## TASKS FOR THIS EXERCISE
- 1) In the text on NEAT in type 2 diabetic patients with mental disorders, what NEAT scores did women and men have across the whole study population?
- 2) According to the text on NEAT in type 2 diabetic patients with mental disorders, genes in which brain pathways are candidate genes affecting the regulation of physical activity and mood?

## EXERCISE TEXT
To our knowledge, this study demonstrates for the first time that psychiatric patients with type 2 diabetes have lower NEAT scores than nonpsychiatric patients with type 2 diabetes. In addition, our results suggest that NEAT may be beneficial for the management of obesity, insulin sensitivity, and lipid profiles in patients with mental disorders. NEAT score, which showed a negative correlation with duration of diabetes, was significantly lower in type 2 diabetic patients with mental disorders than in those without mental disorders, but the duration of diabetes was longer. Further, NEAT score was significantly lower in patients with mental disorders, in which the proportion of women was higher, than the patients without mental disorders, but the NEAT score was higher in women than in men among the study population as a whole (62.7 vs 57.4; P = 0.005, Student t test). Mental disorders have a strong influence on NEAT regardless of the duration of diabetes and sex difference. NEAT in patients with mental disorders is low because psychiatric patients tend to be more socially isolated and less motivated to be active in daily life and may be inactive due to their psychiatric symptoms. Such sedentary patients often tend to be obese and cannot engage in regular exercise. On the contrary, NEAT is not volitional exercise, has no considerable physical burden, and continues without cessation in daily life. Our results suggest that increasing NEAT will be important in the management of metabolic diseases in patient with mental disorders.

De Moor et al26 showed that low physical activity was associated with anxious and depressive symptoms in 5952 twins. They stated that the specific genes related to voluntary exercise behavior and risks for depression and anxiety are unknown, but the genes involved in the dopaminergic, norepinephrenergic, opioidergic, or serotonergic pathways of the brain are candidate genes that affect the regulation of physical activity and mood.26 In fact, dopamine is a crucial mediator in the regulation of spontaneous physical activity and NEAT.27 Low NEAT in patients with mental disorders could possibly be due to the action of these genes and their neuroendocrinological functions.

## DATA RECORDS
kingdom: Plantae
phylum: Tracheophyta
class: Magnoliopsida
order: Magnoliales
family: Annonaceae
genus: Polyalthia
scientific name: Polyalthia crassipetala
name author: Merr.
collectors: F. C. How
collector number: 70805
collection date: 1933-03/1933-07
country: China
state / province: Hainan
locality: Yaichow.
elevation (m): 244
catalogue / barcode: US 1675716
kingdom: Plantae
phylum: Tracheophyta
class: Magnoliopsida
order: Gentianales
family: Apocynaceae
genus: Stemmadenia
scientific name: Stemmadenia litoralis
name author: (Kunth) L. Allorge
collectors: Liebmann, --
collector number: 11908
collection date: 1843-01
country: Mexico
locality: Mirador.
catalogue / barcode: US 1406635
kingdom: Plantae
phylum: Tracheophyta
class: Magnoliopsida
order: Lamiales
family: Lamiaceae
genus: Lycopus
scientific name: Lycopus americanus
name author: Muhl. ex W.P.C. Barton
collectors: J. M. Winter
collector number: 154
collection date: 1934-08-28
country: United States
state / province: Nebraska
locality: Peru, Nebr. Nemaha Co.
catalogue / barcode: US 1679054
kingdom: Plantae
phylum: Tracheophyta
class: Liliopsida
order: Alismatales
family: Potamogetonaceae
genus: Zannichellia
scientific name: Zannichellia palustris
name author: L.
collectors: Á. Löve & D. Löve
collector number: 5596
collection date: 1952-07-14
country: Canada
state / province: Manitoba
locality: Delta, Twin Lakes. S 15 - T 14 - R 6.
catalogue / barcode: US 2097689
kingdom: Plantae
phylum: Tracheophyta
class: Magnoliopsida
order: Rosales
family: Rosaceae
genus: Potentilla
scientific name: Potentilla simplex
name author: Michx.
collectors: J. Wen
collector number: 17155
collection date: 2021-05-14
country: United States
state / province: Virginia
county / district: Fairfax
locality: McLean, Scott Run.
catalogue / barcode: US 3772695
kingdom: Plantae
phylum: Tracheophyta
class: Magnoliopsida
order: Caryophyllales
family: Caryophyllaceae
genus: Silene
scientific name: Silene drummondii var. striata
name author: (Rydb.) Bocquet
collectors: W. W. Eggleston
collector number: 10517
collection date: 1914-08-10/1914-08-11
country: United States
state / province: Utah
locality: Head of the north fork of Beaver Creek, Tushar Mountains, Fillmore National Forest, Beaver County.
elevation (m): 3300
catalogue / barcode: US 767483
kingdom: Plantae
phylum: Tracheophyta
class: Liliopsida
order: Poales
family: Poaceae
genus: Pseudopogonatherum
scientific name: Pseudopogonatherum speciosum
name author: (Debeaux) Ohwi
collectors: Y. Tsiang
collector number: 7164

## SOLUTIONS TO EACH TASK
- 1) Women scored 62.7 and men 57.4.

- 2) Dopaminergic, norepinephrenergic, opioidergic, serotonergic